If you wish to remain in the home, you'll have to pay fair-market rent to your kids, or risk running afoul of the IRS, which could scrutinize your children for allowing rent-free use of the property. When you die, your children keep the house and don't have to pay inheritance taxes.

A QPRT at Work
In 1986, Tom and Margie Williams of Columbus, Ohio, bought a lakeside cottage on Walloon Lake in Petoskey, Mich., near the northern tip of the state. Over the years, the couple and their three daughters spent summers there and used the spot for Christmas reunions. The home also had some historical value: Built in 1875, it stands in a lakeside community where Ernest Hemingway spent time as a child.

As the Williamses entered their 60s, they sought estate-planning advice, determined to keep a property near and dear to them in the family without burdening their children with a bigger estate-tax bill.

In 1996, the couple turned the $300,000 home over to a QPRT for a 10-year term. At the time, the applicable federal rate was 7.6%. The value of the cottage for gift-tax purposes was only about $120,000. The couple were nowhere near exceeding their lifetime $1 million gift-tax exemption, so they didn't have to pay taxes on the transfer.

In 2006, the home passed to their children, who now collect rent from the couple in exchange for their right to use the home. "I always tell Margie, 'Check with the landlord,' " when something goes wrong, says the 73-year-old Mr. Williams.
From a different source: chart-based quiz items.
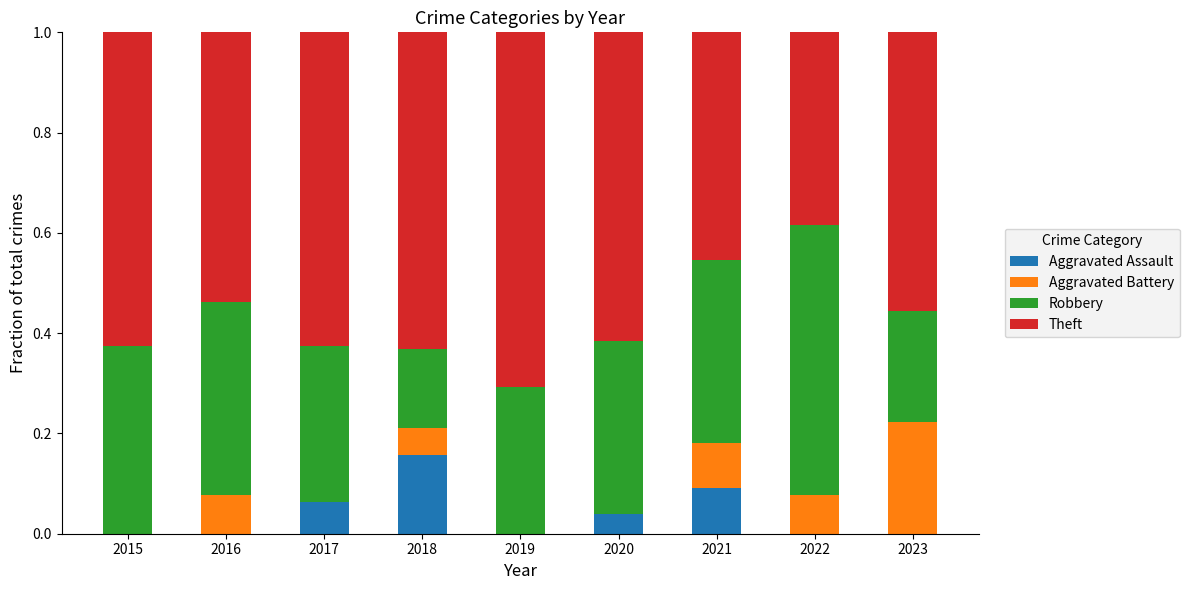

What is the total value across all series at 2017?

1.0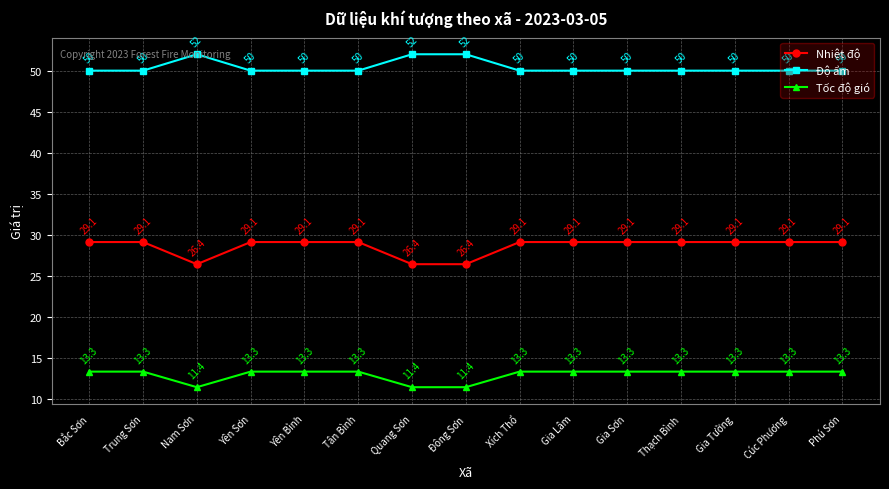

List the series in order of their peak value, highest first.

Độ ẩm, Nhiệt độ, Tốc độ gió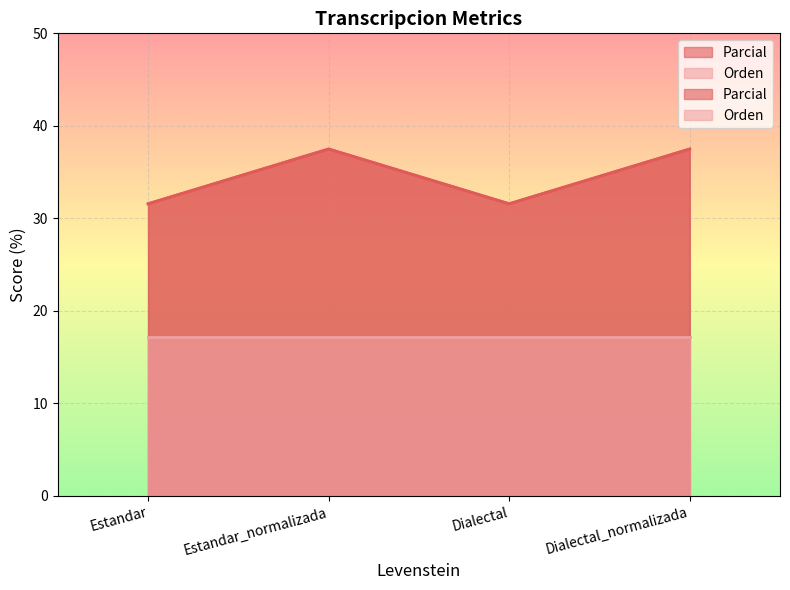

List the labels in order of value, largest first.

Estandar_normalizada, Dialectal_normalizada, Estandar, Dialectal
The Williamses passed more money to their daughters through other maneuvers in the hope that they'll maintain the home for years to come. "They've kept it this long," says Margie Williams, "and they won't have to pay the inheritance taxes."

Some Quirks
These trusts have some quirks. If you die before the trust term expires, the home reverts to your estate, nullifying any potential estate-tax savings. Because of this rule, it's essential to take stock of your age and health when drawing up the trust.
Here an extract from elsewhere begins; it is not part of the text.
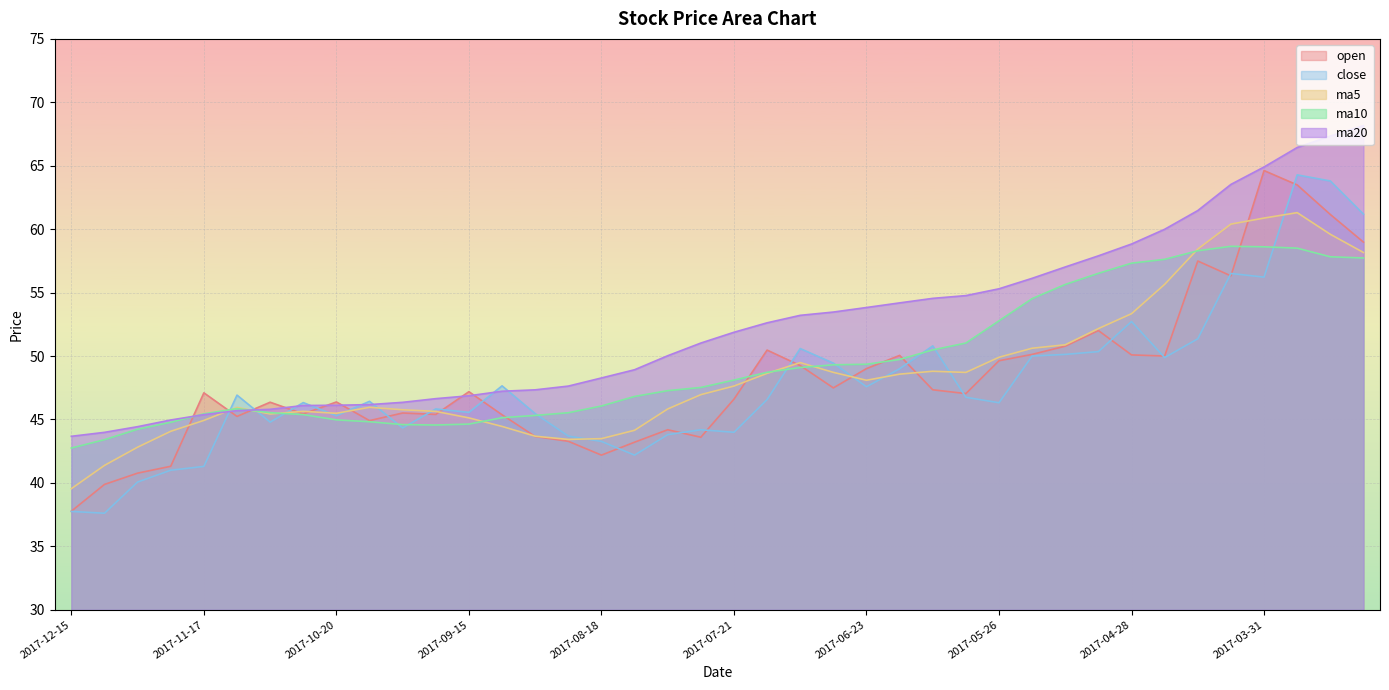

True or false: ma10 has more than 1 interior local peaks.

True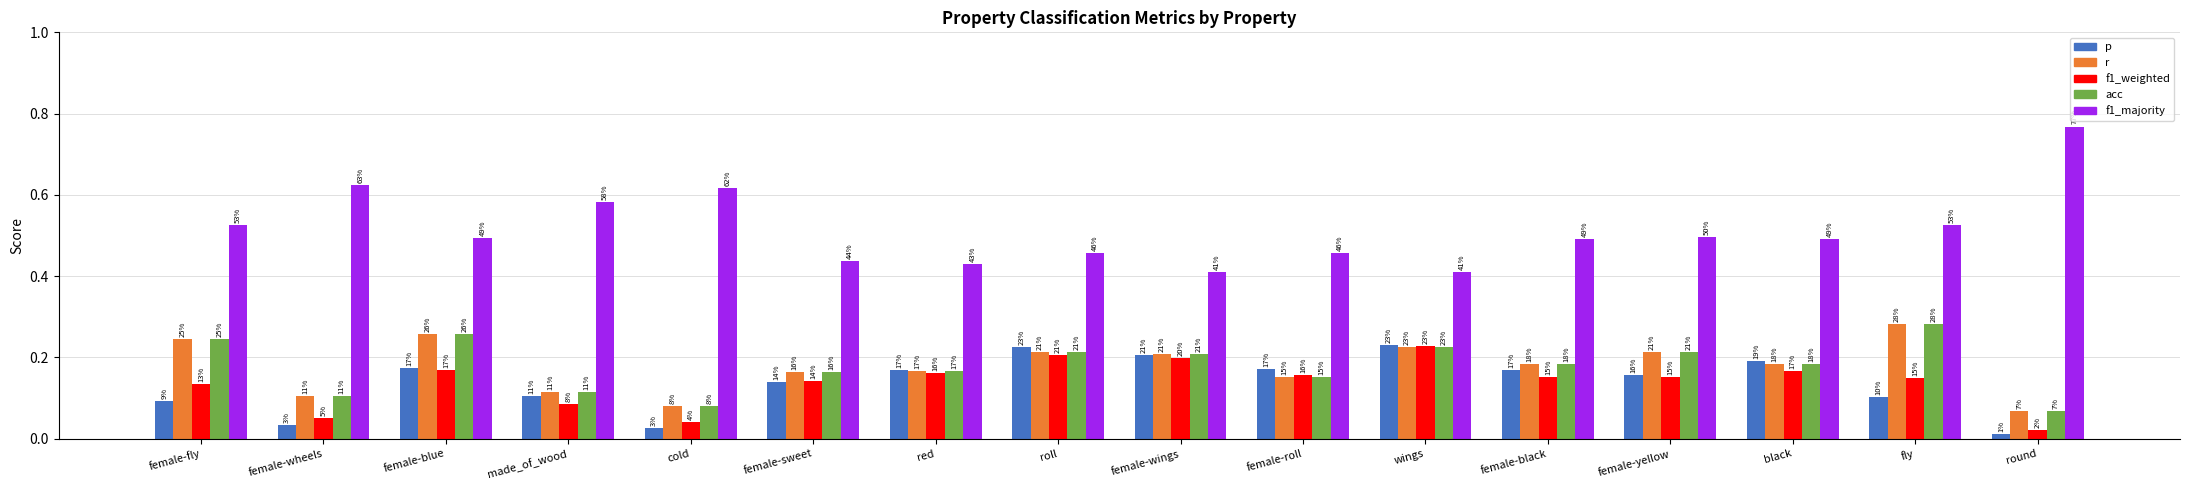

True or false: r has a value of 0.2 at female-fly.

True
Also remember that a QPRT is an irrevocable trust, meaning you have to give up the home when the term ends. That type of planning can be tricky -- it's sometimes hard to predict what your relationship with your children will be one or two decades down the line, and there's no guarantee your beneficiaries will let you stay in the house.

Of course, a QPRT makes sense only if you anticipate your assets will exceed the estate-tax exemption when you die. In 2009, that exemption jumps to $3.5 million.

The tax is set to vanish in 2010, and then return in 2011 with a lower $1 million exemption and a 55% top rate. But most estate planners are betting Congress will revise the current structure. Both presidential candidates want to keep the estate tax, though with different exemptions and tax rates.

In addition to uncertainty surrounding the estate tax, some estate planners discourage QPRTs at times like these, when interest rates, including the applicable federal rate, are low. That's because you get a greater discount on your gift-tax value when the rate is higher. But other advisers tell clients not to focus too much on the rate, especially if your home's value has declined significantly in the past year or two.

"I think the idea that they're only attractive when interest rates are high is just a myth," says Natalie Choate, a Boston estate-planning lawyer and author of a widely used book on QPRTs. "If you wait until interest rates are high, it may be too late because of your health or because the house has appreciated dramatically."